Live Review
Mac DeMarco, KOKO, London
22nd May 2014
The sell-out show proves overwhelming for the increasingly (well, relatively) mature singer-songwriter.
“JUST RECEIVED AN EMAIL FROM MAC DEMARCO’S TOUR MANAGER INFORMING US TO BE PREPARED COS THE SHOWS ON THIS TOUR SO FAR HAVE BEEN “A BIT WILD”!”
We can’t say we weren’t warned. A day prior to Mac DeMarco’s biggest London show to date and the signs are laid clear by Manchester promoters Now Wave. This time round, Canada’s slacked-out poster boy means business (or more likely, an excess of pleasure), and the crowds do too. Last time he toured the UK it was grotty venues swelled by his wide-smiles, cheeky pranks and effortlessly loveable personality – oh, and an album or two’s worth of stoner rock ‘n’ roll anthems. This time he’s got one more, and he’s reached a whole new plain with it.
Mac DeMarco enters the stage and he’s overwhelmed. Shyly introducing himself, the sparkle in his eye is insatiable – to be met with such applause bowls him over in an instant. It is a beautiful sight to see a man so humbled. Opening with this year’s laa-laden, eponymous album opener ‘Salad Days’ and the buzz is festival-esque: people ride shoulders, brazenly chant-a-long, and the good times flow free. Five songs in with live favourite ‘Cooking Up Something Good’ and the atmosphere hasn’t let up. They fucking love it.
The new album, unsurprisingly, fits in perfectly with Mac’s established live set – and while not of a substantially different flavour to his previous, ‘2’, the addition of a synthesiser to the live show is a much-welcomed one. ‘Passing Out Pieces’ receives one of the greatest receptions of an energised and vocal crowd, and the gooey electronics sound outstanding later on album highlight ‘Chamber Of Reflection’, as well as the George Harrison-esque ‘I’m A Man’ - the only inclusion from Mac’s debut record ‘Rock N Roll Night Club’. But in other aspects, with new material he also brings change with him; “Please don’t take my love away”, he sings on ‘Let My Baby Stay’, and it is at this point that a newfound (relative) maturity is laid out by the jangling artist.

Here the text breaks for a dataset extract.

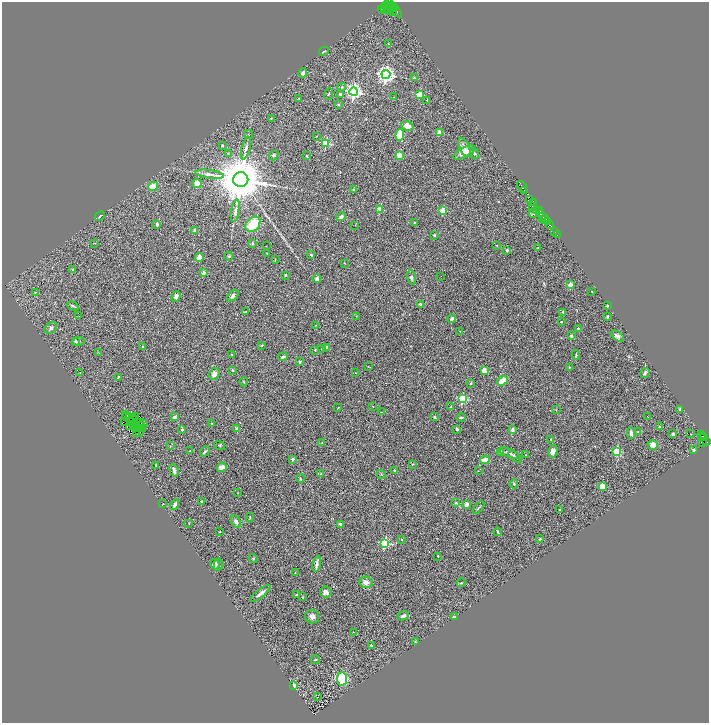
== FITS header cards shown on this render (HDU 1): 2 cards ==
NAXIS1  =                 1413
NAXIS2  =                 1441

Like the wizened lyrics of ‘Salad Days’, Mac seems to have grown into his rock star status with his return to London. He may not be ready for it entirely, but he’s at least been forced to accept it. Gone are the drawling stories about being stoned in the basement, the on-stage belching, the charming dopiness. Bassist Pierce McGarry, whilst still donning the same Jurassic Park baseball cap, attempts a staple between-song joke to fill the silence, but this time he’s barely audible; the show has grown and the 'raunchfests' of old seem like they no longer fit. That doesn’t stop Mac crowd surfing around the whole venue at the end of the set, visible only for his red Vans emerging from the gangly blur of limbs beneath him, but this, for sure, is a performance that finally lets the music do most of the talking.
While those ridiculous medley jams of old are no longer a feature, we are left tonight with a rapturous ode to another great Canadian. “Kneel for Neil”, demands Mac, as the audience squats before he bursts into an ravenous encore of Neil Young’s ‘Unknown Legend’, and it is a song whose title could be the greatest metaphor for the man covering it. Maybe he wasn’t prepared for it, but Mac DeMarco has been crowned tonight; he can only continue to flourish from here.